L'interdiction de l'estivage en France touche environ 260 exploitations comprenant 6000 animaux, situées principalement en Suisse romande, a annoncé mardi l'Office fédéral de la sécurité alimentaire et des affaires vétérinaires (OSAV) dans un communiqué. A ce jour, aucun cas de DNC n'a été révélé en Suisse.
L'OSAV annonce aussi une mesure supplémentaire pour les zones de vaccinations actuelles. Les bovins, buffles et bisons du canton de Genève, ainsi qu'une partie des cantons de Vaud et du Valais, devront recevoir un rappel vaccinal avant la fin du printemps 2026.
La Confédération prend en charge les coûts du vaccin et les cantons assument ceux liés à la réalisation de la vaccination, selon le communiqué. L'OSAV rappelle que les détenteurs d'animaux sont tenus d'annoncer tout cas suspect à un vétérinaire.
"Défi important"
Le premier cas français avait été détecté en juin, mais l'OSAV soutient qu'une réapparition de foyers de la maladie "ne peut être exclue cette année encore" et l'estivage en France comporte ainsi "un risque sanitaire important". Surtout avec le début de la période active des mouches et moustiques, vecteurs de la maladie.
L'OSAV reconnait que cette interdiction est "un défi important" pour les détenteurs d'animaux concernés et implique des adaptations organisationnelles et économiques. Il annonce rechercher des solutions d'estivages en Suisse, aidée par les organisations agricoles concernées. L'office fédéral "se tient disponible pour tout échange technique".
Les détenteurs d'animaux touchés ne pourront toutefois pas être indemnisés, selon le communiqué. Après vérification, l'OSAV et l'Office fédéral de l'agriculture affirment qu'"une telle réglementation requiert une base juridique appropriée, qui n'existe pas dans ce cas."

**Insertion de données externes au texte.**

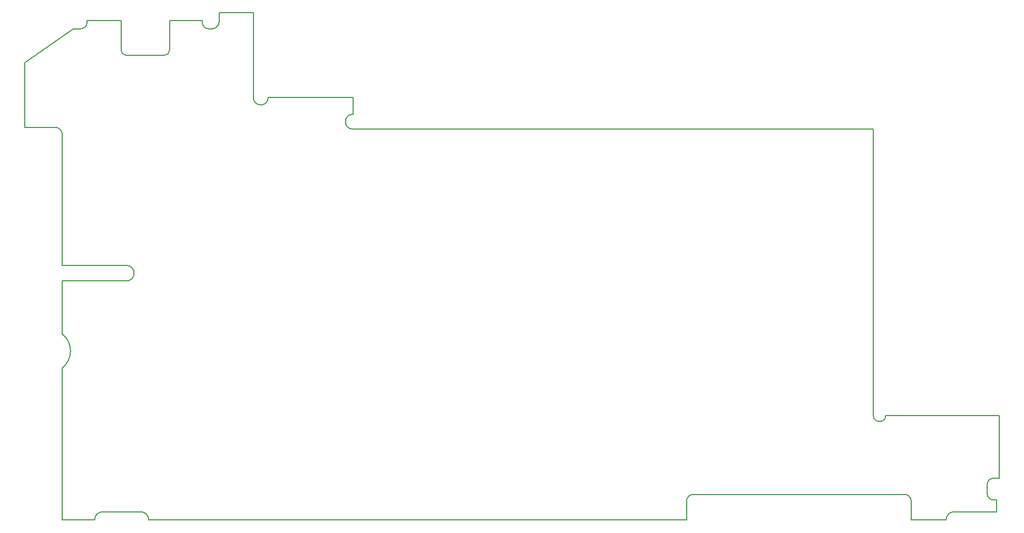
<source format=gm1>
G04 #@! TF.FileFunction,Profile,NP*
%FSLAX46Y46*%
G04 Gerber Fmt 4.6, Leading zero omitted, Abs format (unit mm)*
G04 Created by KiCad (PCBNEW 4.0.1-3.201512221402+6198~38~ubuntu14.04.1-stable) date Mon 18 Jan 2016 08:14:31 PM CET*
%MOMM*%
G01*
G04 APERTURE LIST*
%ADD10C,0.100000*%
%ADD11C,0.150000*%
G04 APERTURE END LIST*
D10*
D11*
X89003529Y-109102782D02*
G75*
G02X89000000Y-114600000I-2168593J-2747218D01*
G01*
X89000000Y-114600000D02*
X89000000Y-139000000D01*
X89000000Y-100600000D02*
X89000000Y-109100000D01*
X99300000Y-100600000D02*
G75*
G03X99300000Y-98100000I0J1250000D01*
G01*
X89000000Y-100600000D02*
X99300000Y-100600000D01*
X89000000Y-98100000D02*
X99300000Y-98100000D01*
X89000000Y-77000000D02*
G75*
G03X87900000Y-75900000I-1100000J0D01*
G01*
X90800000Y-60050000D02*
X83000000Y-65500000D01*
X92000000Y-60050000D02*
X90800000Y-60050000D01*
X114200000Y-58950000D02*
X114200000Y-57500000D01*
X112500000Y-60050000D02*
X113100000Y-60050000D01*
X113100000Y-60050000D02*
G75*
G03X114200000Y-58950000I0J1100000D01*
G01*
X119700000Y-71100000D02*
G75*
G03X122100000Y-71100000I1200000J0D01*
G01*
X135700000Y-73800000D02*
G75*
G03X135700000Y-76200000I0J-1200000D01*
G01*
X239500000Y-122200000D02*
X221300000Y-122200000D01*
X239500000Y-132300000D02*
X239500000Y-122200000D01*
X238600000Y-132300000D02*
X239500000Y-132300000D01*
X237600000Y-134800000D02*
X237600000Y-133300000D01*
X238600000Y-132300000D02*
G75*
G03X237600000Y-133300000I0J-1000000D01*
G01*
X237600000Y-134800000D02*
G75*
G03X238600000Y-135800000I1000000J0D01*
G01*
X239100000Y-135800000D02*
X238600000Y-135800000D01*
X225400000Y-136000000D02*
G75*
G03X224300000Y-134900000I-1100000J0D01*
G01*
X190400000Y-134900000D02*
G75*
G03X189300000Y-136000000I0J-1100000D01*
G01*
X239100000Y-137700000D02*
X239100000Y-135800000D01*
X232300000Y-137700000D02*
G75*
G03X231000000Y-139000000I0J-1300000D01*
G01*
X232300000Y-137700000D02*
X239100000Y-137700000D01*
X225400000Y-136000000D02*
X225400000Y-139000000D01*
X189300000Y-136000000D02*
X189300000Y-139000000D01*
X225400000Y-139000000D02*
X231000000Y-139000000D01*
X190400000Y-134900000D02*
X224300000Y-134900000D01*
X219300000Y-122200000D02*
G75*
G03X221300000Y-122200000I1000000J0D01*
G01*
X219300000Y-76200000D02*
X219300000Y-122200000D01*
X135700000Y-71100000D02*
X135700000Y-73800000D01*
X135700000Y-76200000D02*
X219300000Y-76200000D01*
X119700000Y-71100000D02*
X119700000Y-57500000D01*
X122100000Y-71100000D02*
X135700000Y-71100000D01*
X92000000Y-60050000D02*
G75*
G03X93000000Y-59050000I0J1000000D01*
G01*
X93000000Y-58700000D02*
X93000000Y-59050000D01*
X111500000Y-58700000D02*
X111500000Y-59050000D01*
X111500000Y-59050000D02*
G75*
G03X112500000Y-60050000I1000000J0D01*
G01*
X119700000Y-57500000D02*
X114200000Y-57500000D01*
X95500000Y-137700000D02*
X101600000Y-137700000D01*
X95500000Y-137700000D02*
G75*
G03X94200000Y-139000000I0J-1300000D01*
G01*
X102900000Y-139000000D02*
G75*
G03X101600000Y-137700000I-1300000J0D01*
G01*
X189300000Y-139000000D02*
X102900000Y-139000000D01*
X89000000Y-139000000D02*
X94200000Y-139000000D01*
X89000000Y-77000000D02*
X89000000Y-98100000D01*
X83000000Y-75900000D02*
X87900000Y-75900000D01*
X105450000Y-64300000D02*
X99250000Y-64300000D01*
X105450000Y-64300000D02*
G75*
G03X106250000Y-63500000I0J800000D01*
G01*
X98450000Y-63500000D02*
G75*
G03X99250000Y-64300000I800000J0D01*
G01*
X106250000Y-58700000D02*
X111500000Y-58700000D01*
X106250000Y-63500000D02*
X106250000Y-58700000D01*
X98450000Y-58700000D02*
X98450000Y-63500000D01*
X93000000Y-58700000D02*
X98450000Y-58700000D01*
X83000000Y-75900000D02*
X83000000Y-65500000D01*
M02*

</source>
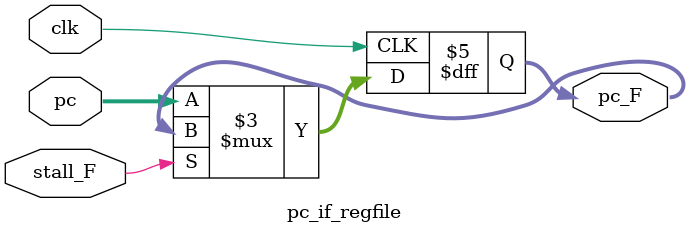
<source format=v>
module pc_if_regfile (input clk,
		      input stall_F,
		      input [31:0] pc,
		      output reg [31:0] pc_F);

    always @(posedge clk) begin
	    if (stall_F)
		    pc_F <= pc_F;
	    else
		    pc_F <= pc;
    end

endmodule


</source>
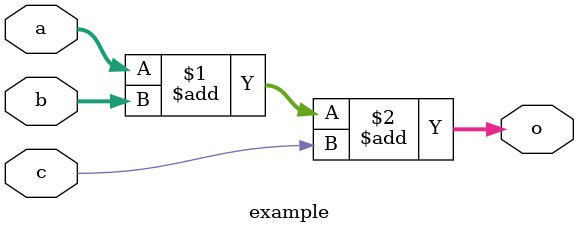
<source format=v>
module example(
    input[1:0] a,
    input[1:0] b,
    input c,

    output[1:0] o
);

    assign o = a + b + c;

endmodule

</source>
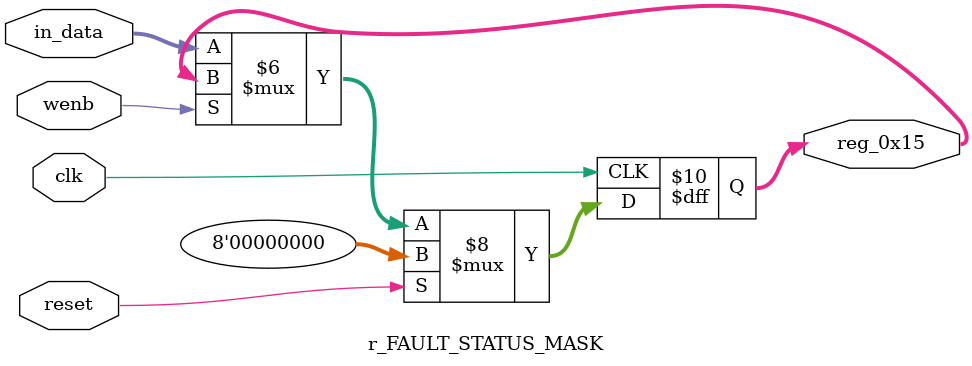
<source format=v>
module r_FAULT_STATUS_MASK(output reg [7:0] reg_0x15, input wire reset, input wire wenb, input wire [7:0] in_data, input wire clk);
	always@(posedge clk)
	begin
		if(reset==0) begin
			if(wenb==0)
				reg_0x15<=in_data;
			else
				reg_0x15<=reg_0x15;
		end
		else
			reg_0x15<=8'h00;
	end
endmodule
</source>
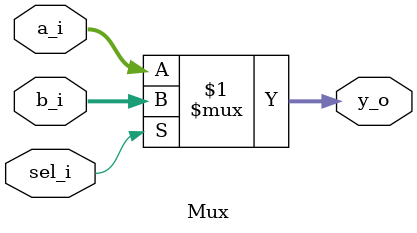
<source format=sv>

module Mux (
  input   wire [7:0]    a_i,
  input   wire [7:0]    b_i,
  input   wire          sel_i,
  output  wire [7:0]    y_o
);

  assign y_o = sel_i ? b_i : a_i; 

endmodule
</source>
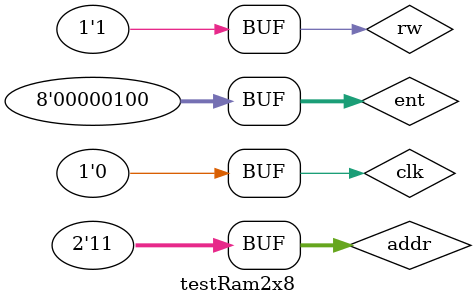
<source format=v>

`include"ram1x4.v"

module demux4s(output[3:0] s, input demuxIn, input[1:0] chave);
	reg[3:0] s;
	always@(chave or demuxIn)
	begin
		case(chave)
			2'b00 : begin s[0] = 1; s[3:1] = 3'b000; end
			2'b01 : begin s[1] = 1; s[0] = 0; s[3:2] = 2'b00; end
			2'b10 : begin s[2] = 1; s[1:0] = 2'b00; s[3] = 0 ;end
			2'b11 : begin s[3] = 1; s[2:0] = 3'b000;  end
		endcase
	end
endmodule

module demux4s8b(output[7:0] s0, output[7:0] s1, output[7:0] s2, output[7:0] s3, input[7:0] demuxIn, input[1:0] chave);
	reg[7:0] s0, s2, s1, s3;
	always@(demuxIn or chave)
	begin
		case(chave)
			2'b00 : s0 = demuxIn; 
			2'b01 : s1 = demuxIn;
			2'b10 : s2 = demuxIn;
			2'b11 : s3 = demuxIn;
		endcase
	end
endmodule

module mux4e8b(output[7:0] s, input[7:0] e0, input[7:0] e1, input[7:0] e2, input[7:0] e3, input[1:0] chave);
	reg[7:0] s;
	always@(chave or e0 or e1 or e2 or e3)
	begin
		case(chave)
			2'b00 : s = e0;
			2'b01 : s = e1;
			2'b10 : s = e2;
			2'b11 : s = e3;
		endcase
	end
endmodule

module ram4x8(output[7:0]s, input[1:0] addr, input rw, input clk, input[7:0] ent);
	wire[3:0] add;
	wire[7:0] s0, s1, s2, s3, ent0, ent1, ent2, ent3;
	
	demux4s8b DEMUX4S8B(ent0, ent1, ent2, ent3, ent, addr);
	demux4s DEMUX4S(add, 1'b1, addr);
	
	ram1x4 RAM1X4_0(s0[7:4], ent0[7:4], clk, rw, add[0]);
	ram1x4 RAM1X4_1(s0[3:0], ent0[3:0], clk, rw, add[0]);
	
	ram1x4 RAM1X4_2(s1[7:4], ent1[7:4], clk, rw, add[1]);
	ram1x4 RAM1X4_3(s1[3:0], ent1[3:0], clk, rw, add[1]);
	
	ram1x4 RAM1X4_4(s2[7:4], ent2[7:4], clk, rw, add[2]);
	ram1x4 RAM1X4_5(s2[3:0], ent2[3:0], clk, rw, add[2]);
	
	ram1x4 RAM1X4_6(s3[7:4], ent3[7:4], clk, rw, add[3]);
	ram1x4 RAM1X4_7(s3[3:0], ent3[3:0], clk, rw, add[3]);
	
	mux4e8b MUX4E8B(s, s0, s1, s2, s3, addr);
endmodule

module testRam2x8;
	wire[7:0] s;
	reg[7:0] ent;
	reg [1:0] addr;
	reg rw, clk;
	
	ram4x8 RAM4X8(s, addr, rw, clk, ent);
	initial begin
		$display("Exercicio04 - Átila Martins Silva Júnior - 449014");
		
		ent = 8'b00000000; addr = 2'b00; rw = 1; clk = 0; 
		
		$monitor("input: %b addr: %b output: %b",ent,addr,s);
		#4ent = 8'b00000001; clk = 1;
		#4clk = 0;
		ent = 8'b00000010; addr = 2'b01; clk = 1;
		#4clk = 0;
		ent = 8'b00000011; addr = 2'b10; clk = 1;
		#4clk = 0;
		ent = 8'b00000100; addr = 2'b11; clk = 1;
		#4clk = 0;
		#4addr = 2'b00;
		#4addr = 2'b01;
		#4addr = 2'b10;
		#4addr = 2'b11;
	end
endmodule
</source>
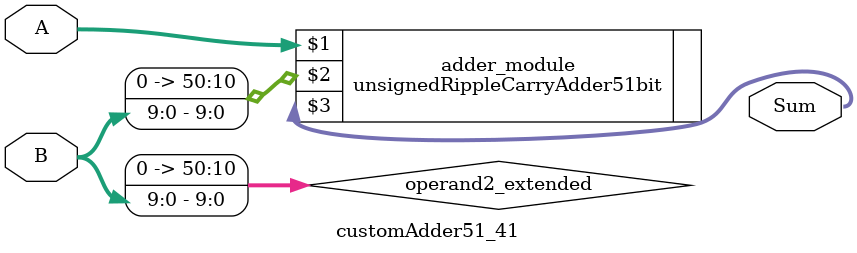
<source format=v>
module customAdder51_41(
                        input [50 : 0] A,
                        input [9 : 0] B,
                        
                        output [51 : 0] Sum
                );

        wire [50 : 0] operand2_extended;
        
        assign operand2_extended =  {41'b0, B};
        
        unsignedRippleCarryAdder51bit adder_module(
            A,
            operand2_extended,
            Sum
        );
        
        endmodule
        
</source>
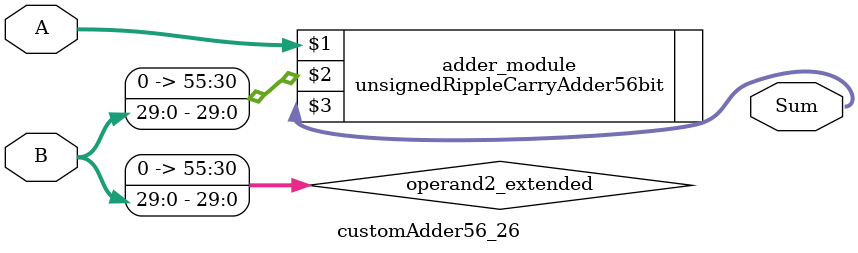
<source format=v>
module customAdder56_26(
                        input [55 : 0] A,
                        input [29 : 0] B,
                        
                        output [56 : 0] Sum
                );

        wire [55 : 0] operand2_extended;
        
        assign operand2_extended =  {26'b0, B};
        
        unsignedRippleCarryAdder56bit adder_module(
            A,
            operand2_extended,
            Sum
        );
        
        endmodule
        
</source>
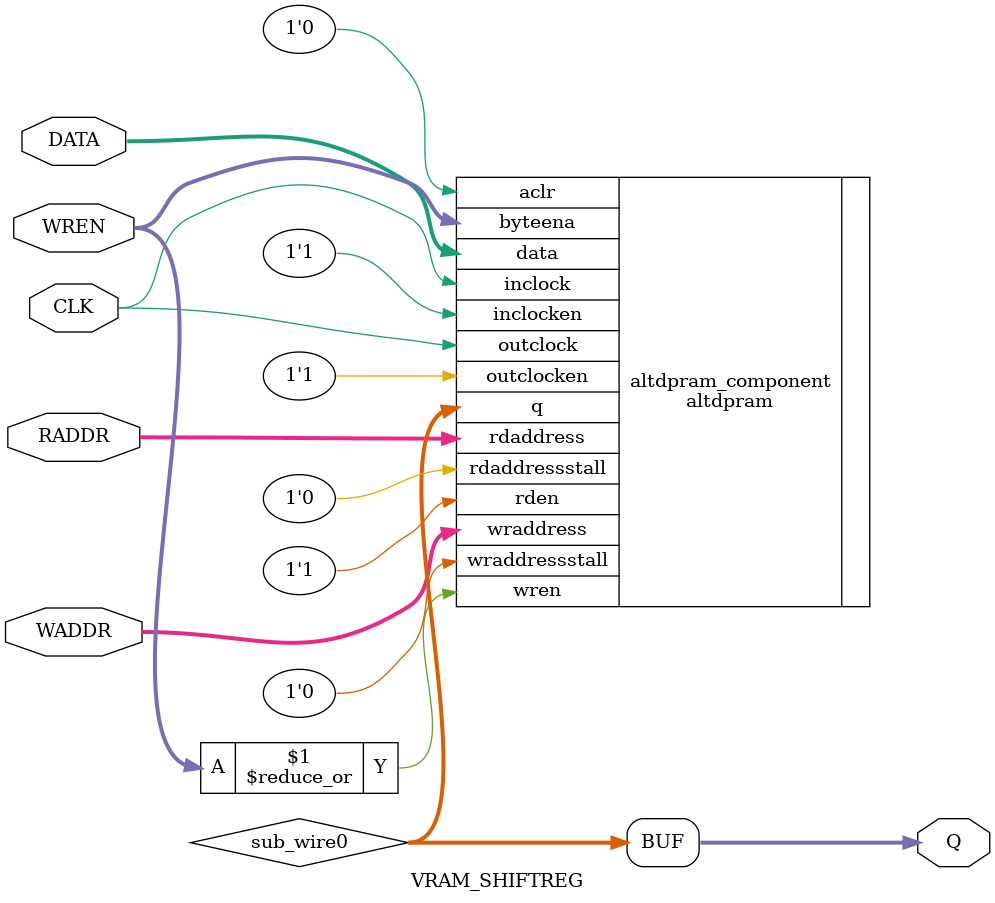
<source format=sv>
module VRAM_MEM_64Kx8 (
	input          CLK,
	
	input  [15: 1] ADDR,
	input  [15: 0] DATA,
	input          WREN,
	input  [ 1: 0] BE,
	output [15: 0] Q,
	
	input  [15: 3] SADDR,
	input  [63: 0] SDATA,
	input          SWREN,
	output [63: 0] SQ
);

	wire [15:0] sub_wire0;
	wire [63:0] sub_wire1;

	altsyncram	altsyncram_component (
				.byteena_a (BE),
				.clock0 (CLK),
				.wren_a (WREN),
				.address_b (SADDR),
				.data_b (SDATA),
				.wren_b (SWREN),
				.address_a (ADDR),
				.data_a (DATA),
				.q_a (sub_wire0),
				.q_b (sub_wire1),
				.aclr0 (1'b0),
				.aclr1 (1'b0),
				.addressstall_a (1'b0),
				.addressstall_b (1'b0),
				.byteena_b (1'b1),
				.clock1 (1'b1),
				.clocken0 (1'b1),
				.clocken1 (1'b1),
				.clocken2 (1'b1),
				.clocken3 (1'b1),
				.eccstatus (),
				.rden_a (1'b1),
				.rden_b (1'b1));
	defparam
		altsyncram_component.address_reg_b = "CLOCK0",
		altsyncram_component.byte_size = 8,
		altsyncram_component.clock_enable_input_a = "BYPASS",
		altsyncram_component.clock_enable_input_b = "BYPASS",
		altsyncram_component.clock_enable_output_a = "BYPASS",
		altsyncram_component.clock_enable_output_b = "BYPASS",
		altsyncram_component.indata_reg_b = "CLOCK0",
		altsyncram_component.intended_device_family = "Cyclone V",
		altsyncram_component.lpm_type = "altsyncram",
		altsyncram_component.numwords_a = 32768,
		altsyncram_component.numwords_b = 8192,
		altsyncram_component.operation_mode = "BIDIR_DUAL_PORT",
		altsyncram_component.outdata_aclr_a = "NONE",
		altsyncram_component.outdata_aclr_b = "NONE",
		altsyncram_component.outdata_reg_a = "UNREGISTERED",
		altsyncram_component.outdata_reg_b = "UNREGISTERED",
		altsyncram_component.power_up_uninitialized = "FALSE",
		altsyncram_component.read_during_write_mode_mixed_ports = "DONT_CARE",
		altsyncram_component.read_during_write_mode_port_a = "NEW_DATA_NO_NBE_READ",
		altsyncram_component.read_during_write_mode_port_b = "NEW_DATA_NO_NBE_READ",
		altsyncram_component.widthad_a = 15,
		altsyncram_component.widthad_b = 13,
		altsyncram_component.width_a = 16,
		altsyncram_component.width_b = 64,
		altsyncram_component.width_byteena_a = 2,
		altsyncram_component.width_byteena_b = 1,
		altsyncram_component.wrcontrol_wraddress_reg_b = "CLOCK0";

	assign Q = sub_wire0;
	assign SQ = sub_wire1;

endmodule


module VRAM_SHIFTREG 
#( parameter addr_width = 8 )
(
	input                    CLK,
	input  [addr_width-1: 3] WADDR,
	input  [          63: 0] DATA,
	input  [           7: 0] WREN,
	input  [addr_width-1: 3] RADDR,
	output [          63: 0] Q
);

	wire [63:0] sub_wire0;
		
	altdpram	altdpram_component (
				.data (DATA),
				.inclock (CLK),
				.outclock (CLK),
				.rdaddress (RADDR),
				.wraddress (WADDR),
				.wren (|WREN),
				.q (sub_wire0),
				.aclr (1'b0),
				.byteena (WREN),
				.inclocken (1'b1),
				.outclocken (1'b1),
				.rdaddressstall (1'b0),
				.rden (1'b1),
//				.sclr (1'b0),
				.wraddressstall (1'b0));
	defparam
		altdpram_component.indata_aclr = "OFF",
		altdpram_component.indata_reg = "INCLOCK",
		altdpram_component.intended_device_family = "Cyclone V",
		altdpram_component.lpm_type = "altdpram",
		altdpram_component.outdata_aclr = "OFF",
		altdpram_component.outdata_reg = "UNREGISTERED",
		altdpram_component.ram_block_type = "MLAB",
		altdpram_component.rdaddress_aclr = "OFF",
		altdpram_component.rdaddress_reg = "UNREGISTERED",
		altdpram_component.rdcontrol_aclr = "OFF",
		altdpram_component.rdcontrol_reg = "UNREGISTERED",
		altdpram_component.read_during_write_mode_mixed_ports = "CONSTRAINED_DONT_CARE",
		altdpram_component.width = 64,
		altdpram_component.widthad = addr_width-3,
		altdpram_component.byte_size = 8,
		altdpram_component.width_byteena = 8,
		altdpram_component.wraddress_aclr = "OFF",
		altdpram_component.wraddress_reg = "INCLOCK",
		altdpram_component.wrcontrol_aclr = "OFF",
		altdpram_component.wrcontrol_reg = "INCLOCK";
		
	assign Q = sub_wire0;

endmodule



</source>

Fièvre, apathie et nodules
Qu'ils soient vaccinés ou non, il est important de vérifier la santé des bovins "chaque jour", car le délai entre la contamination et les premiers symptômes peut varier et les symptômes peuvent se développer rapidement, rappelle l'OSAV. Il recommande aussi de protéger les animaux contre les piqûres d'insectes et de respecter les mesures de biosécurité.
La maladie, non transmissible à l'humain, provoque de la fièvre, de l'apathie et l'apparition de nodules sur la peau des bovins infectés. Elle est rarement mortelle, mais "peut causer d'importantes pertes économiques", selon l'OSAV, qui aimerait ainsi protéger les 1,5 million de bovins suisses et l'ensemble du secteur agroalimentaire.
Mesures de compensation
Pour l'Association vaudoise des métiers de la terre (Prométerre), d'un côté, AgriGenève et la Fédération bovine genevoise, de l'autre, cette décision administrative laisse les éleveurs sans solution. Elle aura des conséquences négatives sur le bien-être du bétail, les réserves de fourrage et la viabilité économique des exploitations.
Les associations professionnelles exigent de la Confédération et des cantons des mesures de compensation adaptées pour les exploitations touchées par cette interdiction. Plus de 160 éleveurs et 4000 bêtes sont concernés dans le canton de Vaud, une trentaine d'éleveurs et un millier de bêtes au bout du lac, ainsi que des éleveurs neuchâtelois et jurassiens.